[Dataset excerpt]
################

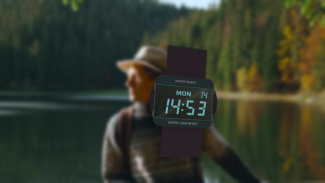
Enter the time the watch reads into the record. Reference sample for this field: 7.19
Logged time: 14.53
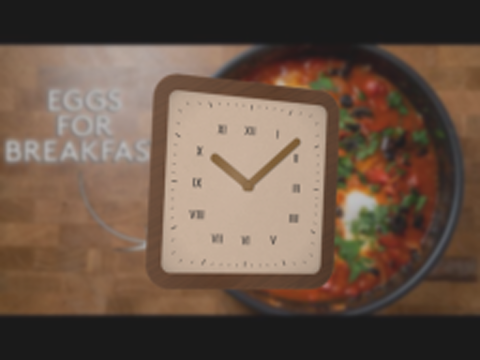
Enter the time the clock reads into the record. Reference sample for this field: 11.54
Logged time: 10.08
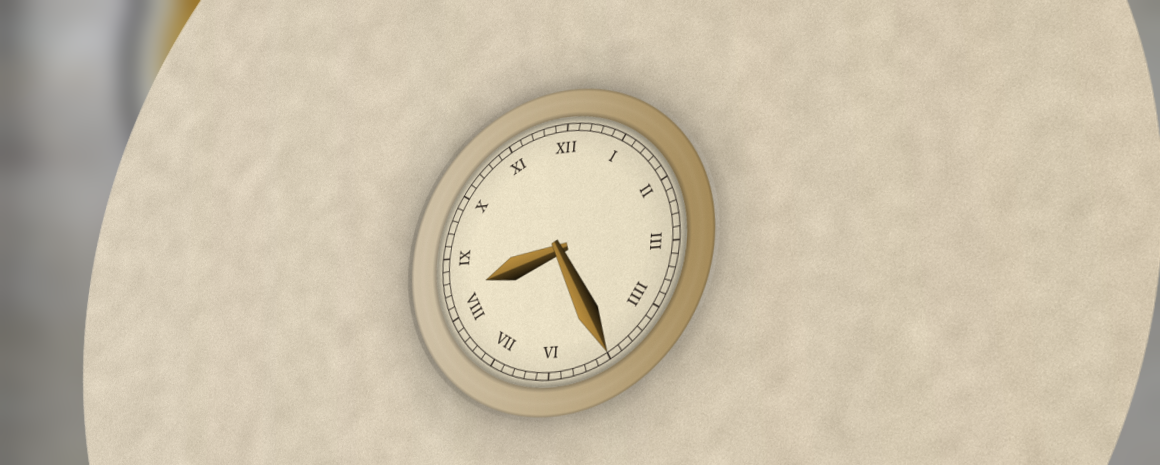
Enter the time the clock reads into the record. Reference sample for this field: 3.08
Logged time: 8.25
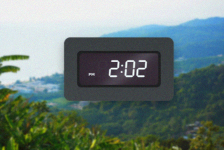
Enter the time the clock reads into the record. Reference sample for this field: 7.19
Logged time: 2.02
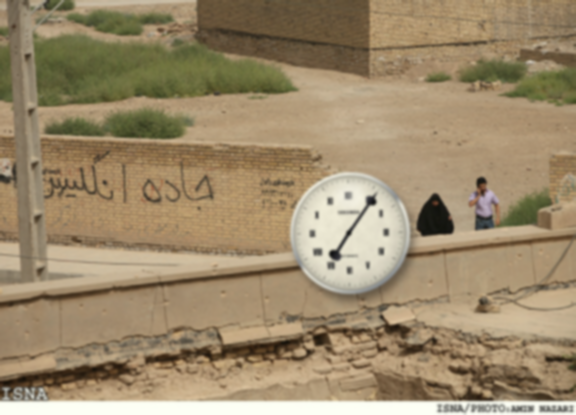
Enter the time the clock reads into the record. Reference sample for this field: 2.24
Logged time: 7.06
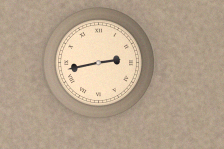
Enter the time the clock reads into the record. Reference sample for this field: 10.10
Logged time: 2.43
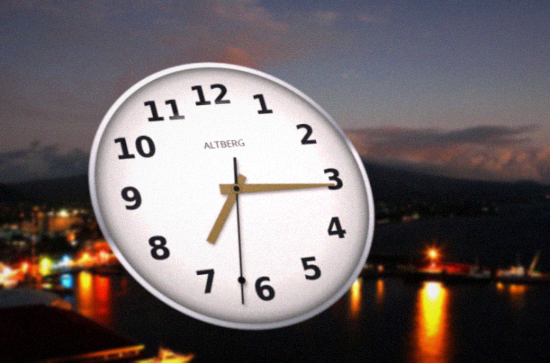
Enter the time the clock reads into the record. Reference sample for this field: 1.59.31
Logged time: 7.15.32
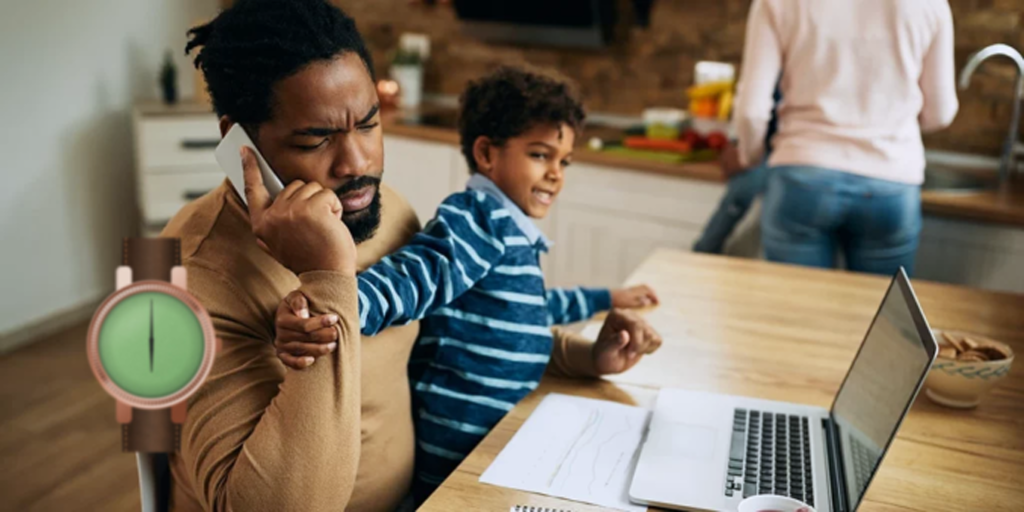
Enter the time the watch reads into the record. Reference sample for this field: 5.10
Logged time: 6.00
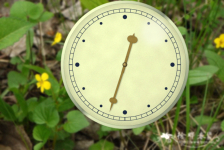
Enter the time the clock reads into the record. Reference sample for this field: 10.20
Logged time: 12.33
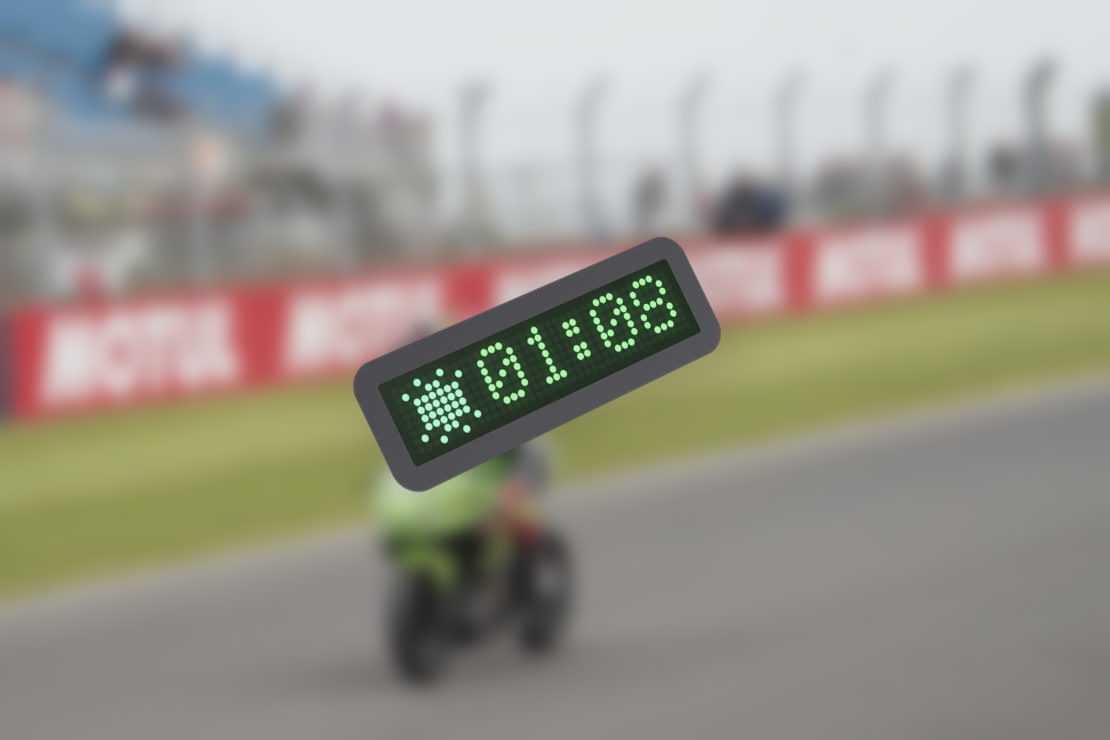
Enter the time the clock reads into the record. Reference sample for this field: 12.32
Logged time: 1.08
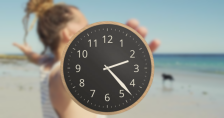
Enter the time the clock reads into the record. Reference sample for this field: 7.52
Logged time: 2.23
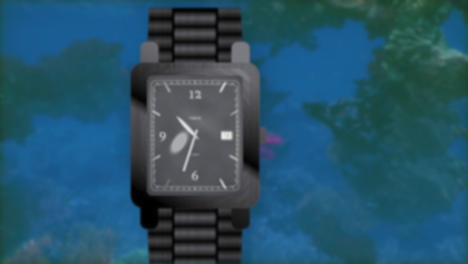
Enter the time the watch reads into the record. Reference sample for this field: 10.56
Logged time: 10.33
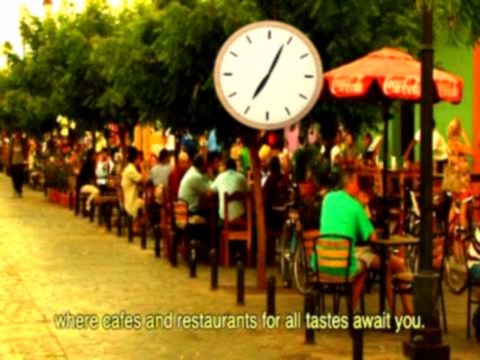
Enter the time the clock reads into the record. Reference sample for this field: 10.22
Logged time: 7.04
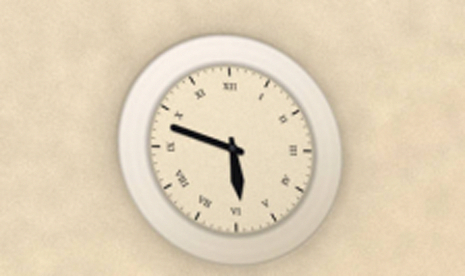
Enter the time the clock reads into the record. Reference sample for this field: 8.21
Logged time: 5.48
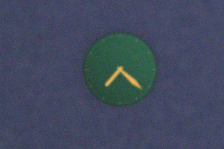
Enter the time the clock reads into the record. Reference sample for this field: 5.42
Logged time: 7.22
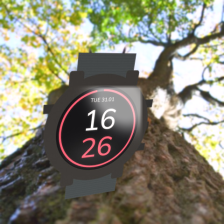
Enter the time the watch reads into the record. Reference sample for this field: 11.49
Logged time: 16.26
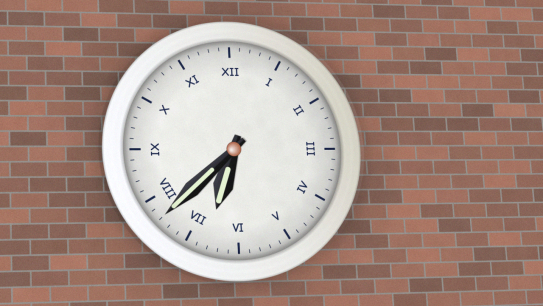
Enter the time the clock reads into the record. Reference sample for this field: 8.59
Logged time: 6.38
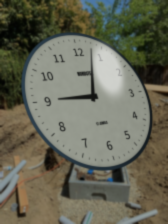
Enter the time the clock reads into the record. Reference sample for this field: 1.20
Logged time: 9.03
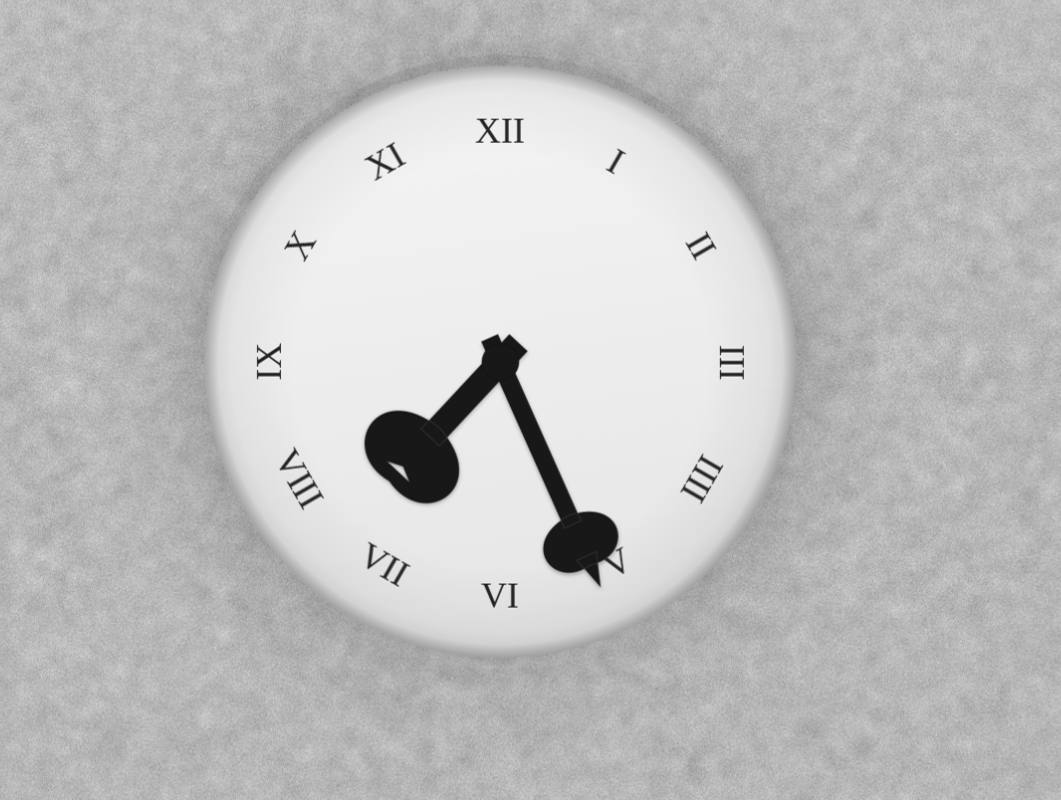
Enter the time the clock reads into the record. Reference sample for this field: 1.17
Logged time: 7.26
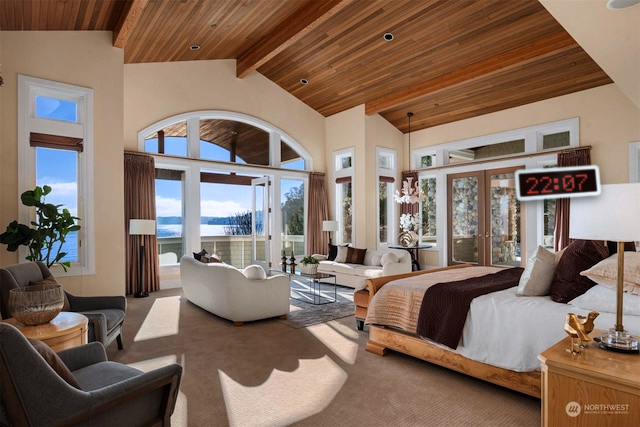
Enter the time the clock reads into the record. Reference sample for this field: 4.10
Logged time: 22.07
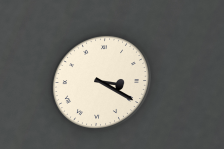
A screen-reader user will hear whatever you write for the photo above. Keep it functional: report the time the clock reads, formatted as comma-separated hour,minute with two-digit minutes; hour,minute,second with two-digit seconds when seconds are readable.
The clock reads 3,20
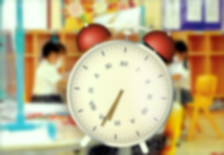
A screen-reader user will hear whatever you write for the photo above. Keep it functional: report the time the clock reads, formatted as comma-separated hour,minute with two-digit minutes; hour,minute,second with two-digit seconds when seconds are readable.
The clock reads 6,34
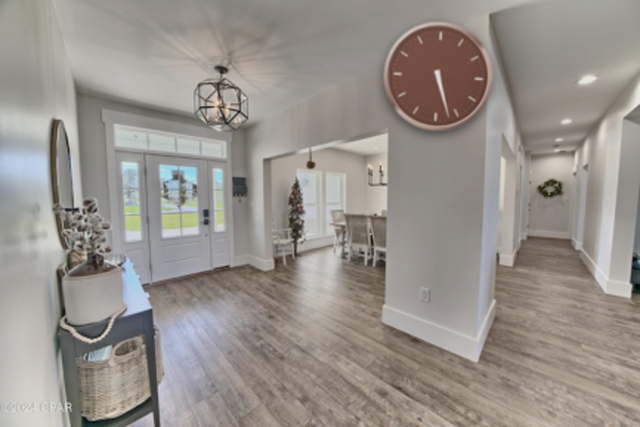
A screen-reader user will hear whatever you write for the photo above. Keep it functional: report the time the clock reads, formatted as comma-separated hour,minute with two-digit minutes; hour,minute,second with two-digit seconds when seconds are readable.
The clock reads 5,27
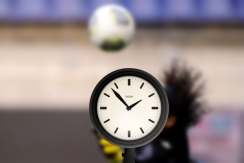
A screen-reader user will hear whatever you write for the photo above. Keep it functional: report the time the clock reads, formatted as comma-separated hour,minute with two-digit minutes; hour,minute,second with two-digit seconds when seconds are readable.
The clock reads 1,53
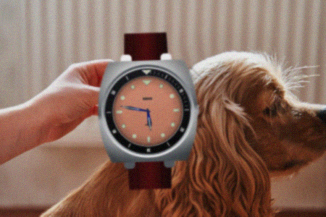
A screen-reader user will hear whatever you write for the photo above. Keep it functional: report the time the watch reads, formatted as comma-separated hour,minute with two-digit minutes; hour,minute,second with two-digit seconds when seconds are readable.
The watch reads 5,47
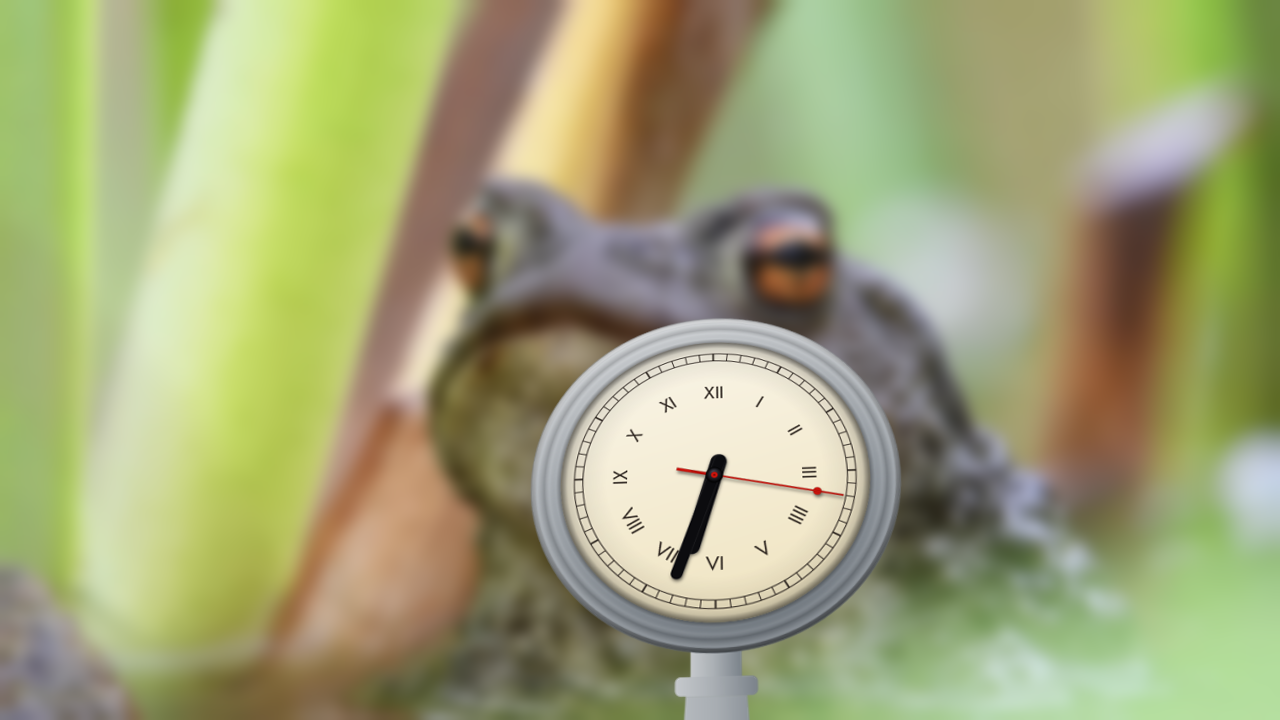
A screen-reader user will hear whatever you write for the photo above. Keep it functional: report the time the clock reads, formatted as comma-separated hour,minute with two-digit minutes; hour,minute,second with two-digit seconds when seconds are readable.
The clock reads 6,33,17
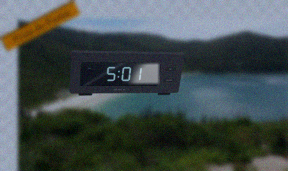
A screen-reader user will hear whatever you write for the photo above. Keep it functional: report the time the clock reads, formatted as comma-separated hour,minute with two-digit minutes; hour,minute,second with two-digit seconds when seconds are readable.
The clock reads 5,01
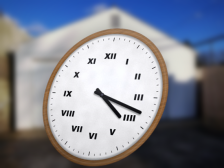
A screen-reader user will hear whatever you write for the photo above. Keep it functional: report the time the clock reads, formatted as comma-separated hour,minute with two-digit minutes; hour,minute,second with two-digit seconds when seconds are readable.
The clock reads 4,18
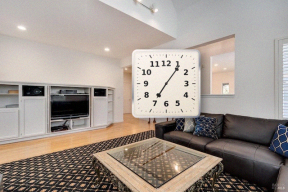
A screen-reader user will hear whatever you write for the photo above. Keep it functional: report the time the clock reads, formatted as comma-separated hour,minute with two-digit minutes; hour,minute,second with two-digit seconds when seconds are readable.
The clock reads 7,06
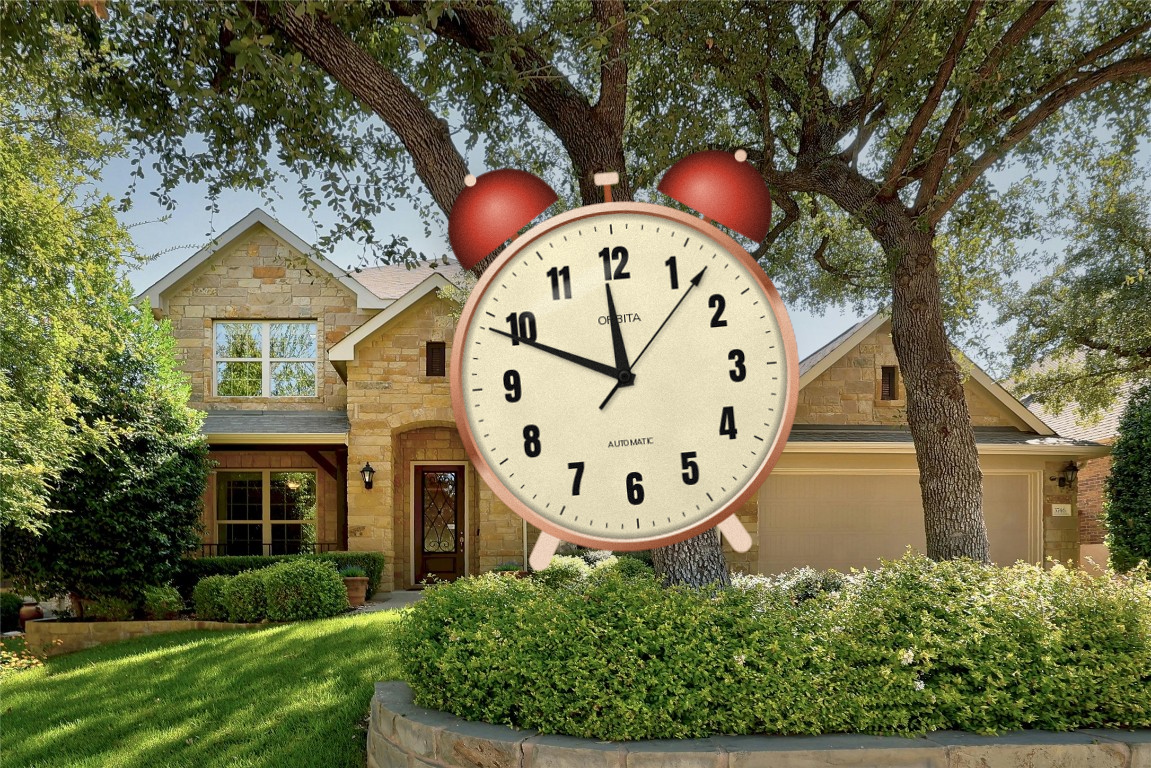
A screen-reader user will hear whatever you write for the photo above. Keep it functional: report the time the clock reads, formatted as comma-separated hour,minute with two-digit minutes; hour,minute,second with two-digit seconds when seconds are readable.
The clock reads 11,49,07
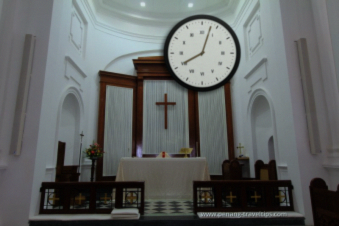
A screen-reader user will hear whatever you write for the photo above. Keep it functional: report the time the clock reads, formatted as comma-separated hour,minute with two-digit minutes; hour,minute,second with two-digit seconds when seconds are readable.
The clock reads 8,03
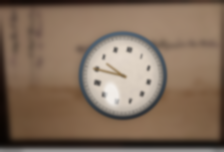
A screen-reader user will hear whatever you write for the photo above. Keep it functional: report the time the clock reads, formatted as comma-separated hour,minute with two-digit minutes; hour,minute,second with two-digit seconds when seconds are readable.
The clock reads 9,45
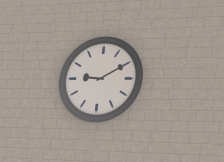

################

**Do this:**
Edit everything from the start of the records down to the line containing "Logged time: 6.00", replacing "Reference sample" with "Format example" and leaving all other text unchanged. Omit the pictures from your answer.

**Reply:**
Enter the time the watch reads into the record. Format example for this field: 7.19
Logged time: 14.53
Enter the time the clock reads into the record. Format example for this field: 11.54
Logged time: 10.08
Enter the time the clock reads into the record. Format example for this field: 3.08
Logged time: 8.25
Enter the time the clock reads into the record. Format example for this field: 7.19
Logged time: 2.02
Enter the time the clock reads into the record. Format example for this field: 2.24
Logged time: 7.06
Enter the time the clock reads into the record. Format example for this field: 10.10
Logged time: 2.43
Enter the time the clock reads into the record. Format example for this field: 1.59.31
Logged time: 7.15.32
Enter the time the watch reads into the record. Format example for this field: 5.10
Logged time: 6.00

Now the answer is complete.